### ABOUT THIS EXERCISE:
For every record beneath this instruction, give an exact repetition, omitting images.
*** AVAILABLE DATA Section Begins ***
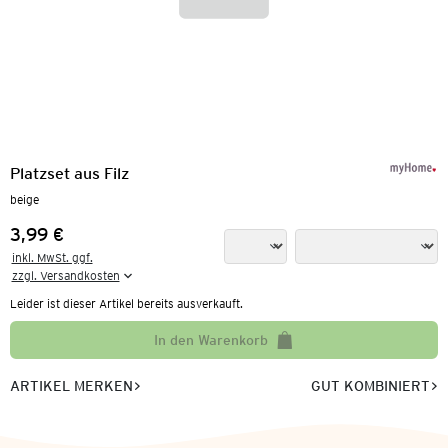
Platzset aus Filz
beige
3,99 €
Preis:
inkl. MwSt. ggf.

zzgl. Versandkosten
Leider ist dieser Artikel bereits ausverkauft.
In den Warenkorb
ARTIKEL MERKEN
GUT KOMBINIERT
*** AVAILABLE DATA Section Ends ***
### COMPLETED TASK:
Platzset aus Filz
beige
3,99 €
Preis:
inkl. MwSt. ggf.

zzgl. Versandkosten
Leider ist dieser Artikel bereits ausverkauft.
In den Warenkorb
ARTIKEL MERKEN
GUT KOMBINIERT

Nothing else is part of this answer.